> **The task**:
From the listing below, copy each line that contains the word "palabras".

> **Information given**:
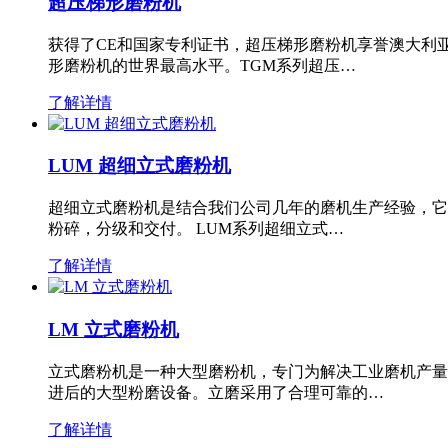
超压梯形磨粉机
获得了CE和国家专利证书，超压梯形磨粉机享誉澳大利
形磨粉机的世界最高水平。TGM系列超压…
了解详情
LUM 超细立式磨粉机
超细立式磨粉机是结合我们公司几年的磨机生产经验，它
粉碎，分级和交付。 LUM系列超细立式…
了解详情
LM 立式磨粉机
立式磨粉机是一种大型磨粉机，专门为解决工业磨机产量
进后的大型粉磨设备。立磨采用了合理可靠的…
了解详情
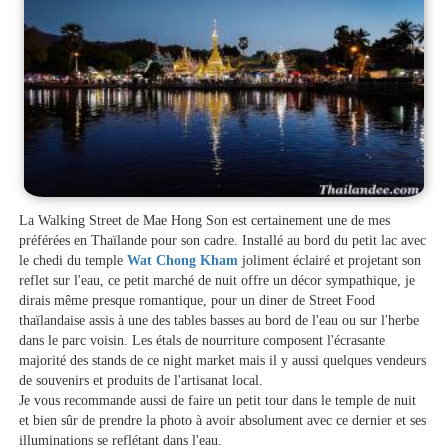
La Walking Street de Mae Hong Son est certainement une de mes
préférées en Thaïlande pour son cadre. Installé au bord du petit lac avec
le chedi du temple
Wat Chong Kham
joliment éclairé et projetant son
reflet sur l'eau, ce petit marché de nuit offre un décor sympathique, je
dirais même presque romantique, pour un diner de Street Food
thaïlandaise assis à une des tables basses au bord de l'eau ou sur l'herbe
dans le parc voisin. Les étals de nourriture composent l'écrasante
majorité des stands de ce night market mais il y aussi quelques vendeurs
de souvenirs et produits de l'artisanat local.
Je vous recommande aussi de faire un petit tour dans le temple de nuit
et bien sûr de prendre la photo à avoir absolument avec ce dernier et ses
illuminations se reflétant dans l'eau.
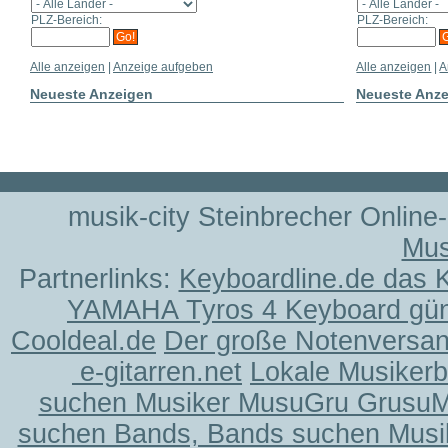
PLZ-Bereich:
PLZ-Bereich:
Alle anzeigen
|
Anzeige aufgeben
Alle anzeigen
|
A
Neueste Anzeigen
Neueste Anz
musik-city Steinbrecher Online
Mus
Partnerlinks:
Keyboardline.de das 
YAMAHA Tyros 4 Keyboard gün
Cooldeal.de
Der große Notenversand
e-gitarren.net
Lokale Musiker
suchen Musiker MusuGru Grusu
suchen Bands, Bands suchen Musi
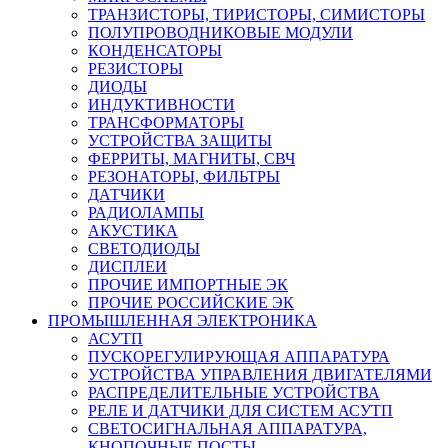
ТРАНЗИСТОРЫ, ТИРИСТОРЫ, СИМИСТОРЫ
ПОЛУПРОВОДНИКОВЫЕ МОДУЛИ
КОНДЕНСАТОРЫ
РЕЗИСТОРЫ
ДИОДЫ
ИНДУКТИВНОСТИ
ТРАНСФОРМАТОРЫ
УСТРОЙСТВА ЗАЩИТЫ
ФЕРРИТЫ, МАГНИТЫ, СВЧ
РЕЗОНАТОРЫ, ФИЛЬТРЫ
ДАТЧИКИ
РАДИОЛАМПЫ
АКУСТИКА
СВЕТОДИОДЫ
ДИСПЛЕИ
ПРОЧИЕ ИМПОРТНЫЕ ЭК
ПРОЧИЕ РОССИЙСКИЕ ЭК
ПРОМЫШЛЕННАЯ ЭЛЕКТРОНИКА
АСУТП
ПУСКОРЕГУЛИРУЮЩАЯ АППАРАТУРА
УСТРОЙСТВА УПРАВЛЕНИЯ ДВИГАТЕЛЯМИ
РАСПРЕДЕЛИТЕЛЬНЫЕ УСТРОЙСТВА
РЕЛЕ И ДАТЧИКИ ДЛЯ СИСТЕМ АСУТП
СВЕТОСИГНАЛЬНАЯ АППАРАТУРА,
КНОПОЧНЫЕ ПОСТЫ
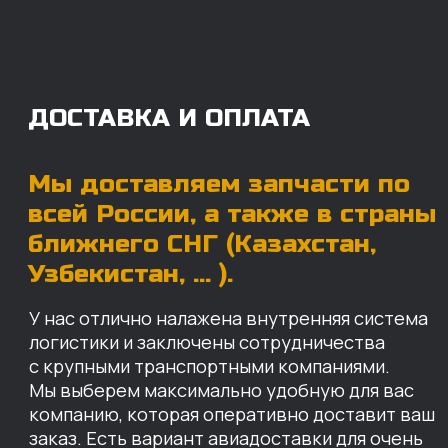
с крупными транспортными компаниями.
Мы выберем максимально удобную для вас
компанию, которая оперативно доставит ваш
заказ. Есть вариант авиадоставки для очень
срочных заказов.
Отгружаем запчасти
ровно в день оплаты
Запчасти доставят вам в кратчайшие сроки,
так что техника не будет долго
простаиваться, теряя вашу прибыль.
Примерный срок доставки — 2-3 дня, но
точный срок зависит от удаленности точки
доставки до нашего ближайшего склада.
КАРТА НАШИХ СКЛАДОВ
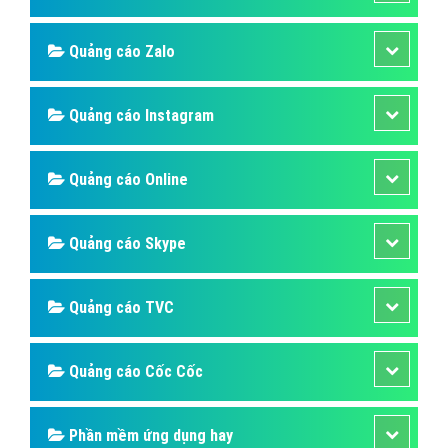
Quảng cáo Zalo
Quảng cáo Instagram
Quảng cáo Online
Quảng cáo Skype
Quảng cáo TVC
Quảng cáo Cốc Cốc
Phần mềm ứng dụng hay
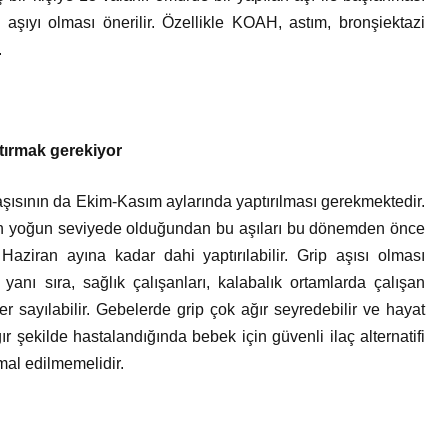
şıyı olması önerilir. Özellikle KOAH, astım, bronşiektazi
.
ptırmak gerekiyor
p aşısının da Ekim-Kasım aylarında yaptırılması gerekmektedir.
a en yoğun seviyede olduğundan bu aşıları bu dönemden önce
aziran ayına kadar dahi yaptırılabilir. Grip aşısı olması
 yanı sıra, sağlık çalışanları, kalabalık ortamlarda çalışan
er sayılabilir. Gebelerde grip çok ağır seyredebilir ve hayat
r şekilde hastalandığında bebek için güvenli ilaç alternatifi
al edilmemelidir.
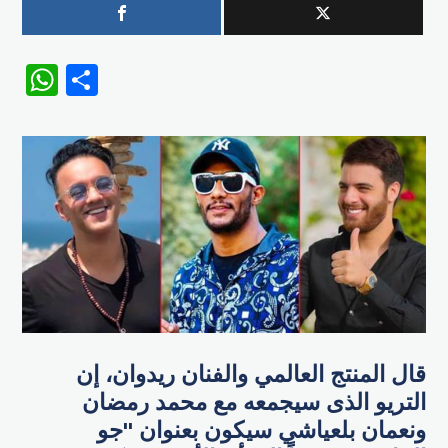
WhatsApp
Share
قال المنتج العالمي والفنان ريدوان، إن
التريو الذى سيجمعه مع محمد رمضان
ونعمان بلعياشي سيكون بعنوان "جو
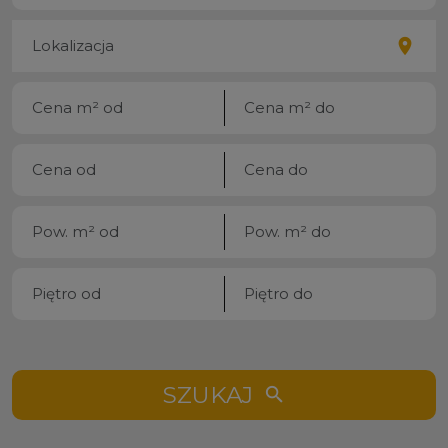
SZUKAJ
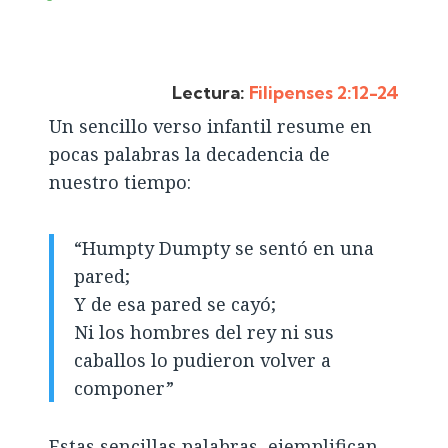
Lectura:
Filipenses 2:12-24
Un sencillo verso infantil resume en
pocas palabras la decadencia de
nuestro tiempo:
“Humpty Dumpty se sentó en una
pared;
Y de esa pared se cayó;
Ni los hombres del rey ni sus
caballos lo pudieron volver a
componer”
Estas sencillas palabras, ejemplifican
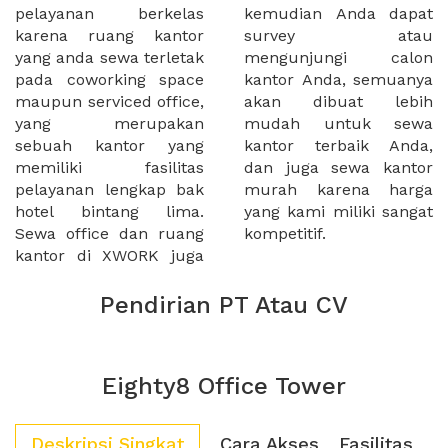
pelayanan berkelas
kemudian Anda dapat
karena ruang kantor
survey atau
yang anda sewa terletak
mengunjungi calon
pada coworking space
kantor Anda, semuanya
maupun serviced office,
akan dibuat lebih
yang merupakan
mudah untuk sewa
sebuah kantor yang
kantor terbaik Anda,
memiliki fasilitas
dan juga sewa kantor
pelayanan lengkap bak
murah karena harga
hotel bintang lima.
yang kami miliki sangat
Sewa office dan ruang
kompetitif.
kantor di XWORK juga
Pendirian PT Atau CV
Eighty8 Office Tower
Deskripsi Singkat
Cara Akses
Fasilitas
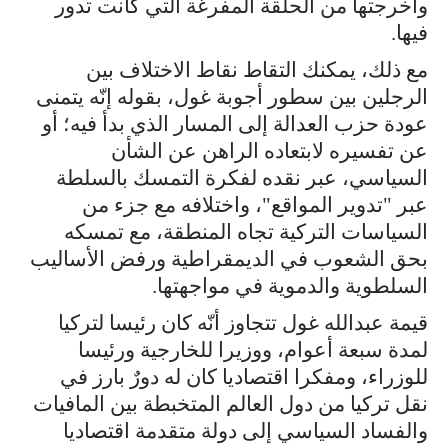
وأخرجتها من الحلقة المفرغة التي كانت تدور
فيها.
مع ذلك، يمكنك التقاط نقاط الاختلاف بين
الرجلين بين سطور أجوبة غول، بقوله إنّه يتمنى
عودة حزب العدالة إلى المسار الذي بدأ فيه؛ أو
عن تفسيره لابتعاده الراهن عن الشأن
السياسي، عبر نقده لفكرة التمسك بالسلطة
عبر "تدوير المواقع"، واختلافه مع جزء من
السياسات التركية تجاه المنطقة، مع تمسكه
بحق الشعوب في الديمقراطية ورفض الأساليب
السلطوية والدموية في مواجهتها.
قيمة عبدالله غول تتجاوز أنّه كان رئيسا لتركيا
لمدة سبعة أعوام، ووزيرا للخارجية ورئيسا
للوزراء، ومفكرا اقتصاديا كان له دورٌ بارز في
نقل تركيا من دول العالم المتخبطة بين المافيات
والفساد السياسي إلى دولة متقدمة اقتصاديا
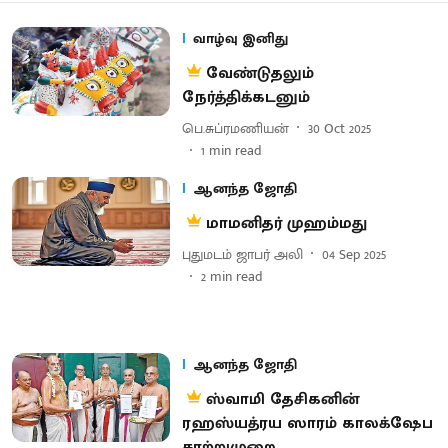
வாழ்வு இனிது
வேண்டுதலும்
நேர்த்திக்கடனும்
பெ.சுப்ரமணியன்
30 Oct 2025
1
min read
ஆனந்த ஜோதி
மாமனிதர் முஹம்மது
புதுமடம் ஜாபர் அலி
04 Sep 2025
2
min read
ஆனந்த ஜோதி
ஸ்வாமி தேசிகனின்
ரஹஸ்யத்ரய ஸாரம் காலக்‌ஷேப
சாற்றுமுறை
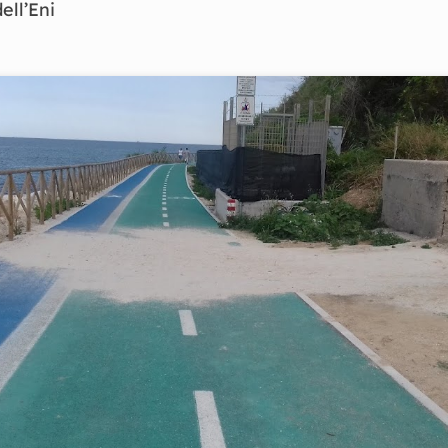
ell’Eni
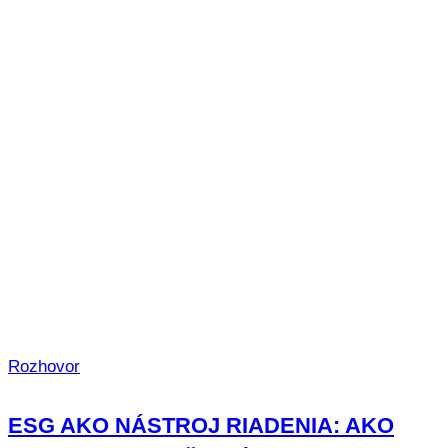
Rozhovor
ESG AKO NÁSTROJ RIADENIA: AKO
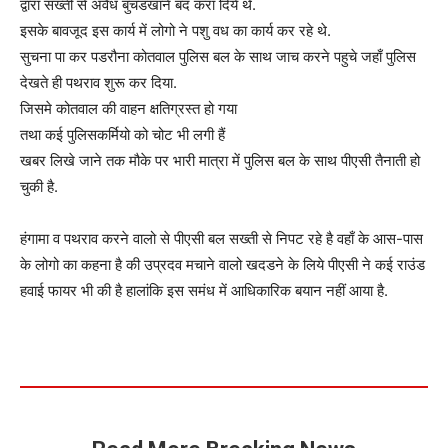
द्वारा सख्ती से अवैध बुचडखाने बंद करा दिये थे.
इसके बावजूद इस कार्य में लोगो ने पशु वध का कार्य कर रहे थे.
सुचना पा कर पडरौना कोतवाल पुलिस बल के साथ जाच करने पहुचे जहाँ पुलिस
देखते ही पथराव शुरू कर दिया.
जिसमे कोतवाल की वाहन क्षतिग्रस्त हो गया
तथा कई पुलिसकर्मियो को चोट भी लगी हैं
खबर लिखे जाने तक मौके पर भारी मात्रा में पुलिस बल के साथ पीएसी तैनाती हो
चुकी है.
हंगामा व पथराव करने वालो से पीएसी बल सख्ती से निपट रहे है वहाँ के आस-पास
के लोगो का कहना है की उप्रदव मचाने वालो खदडने के लिये पीएसी ने कई राउंड
हवाई फायर भी की है हालांकि इस समंध में आधिकारिक बयान नहीं आया है.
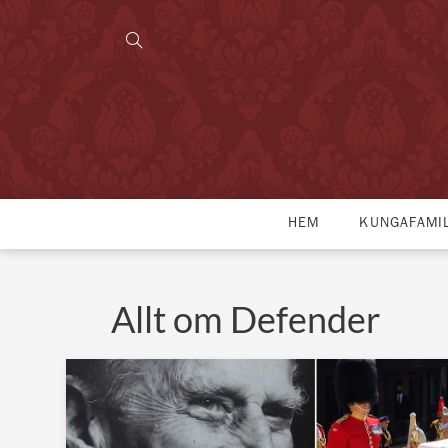
HEM
KUNGAFAMI
Allt om Defender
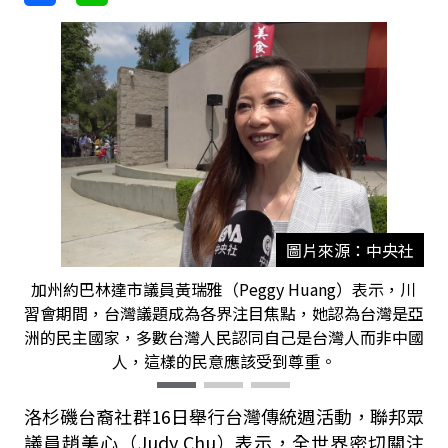
圖片來源：中央社
加州約巴林達市議員黃瑞雅（Peggy Huang）表示，川
習會期間，台灣議題成為各界注目焦點，她認為台灣是亞
洲的民主國家，多數台灣人民認同自己是台灣人而非中國
人，這樣的民意應該受到尊重。
洛杉磯台裔社群16日舉行台灣傳統週活動，聯邦眾
議員趙美心（Judy Chu）表示，全世界密切關注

> **Task output**:
pocas palabras la decadencia de
Estas sencillas palabras, ejemplifican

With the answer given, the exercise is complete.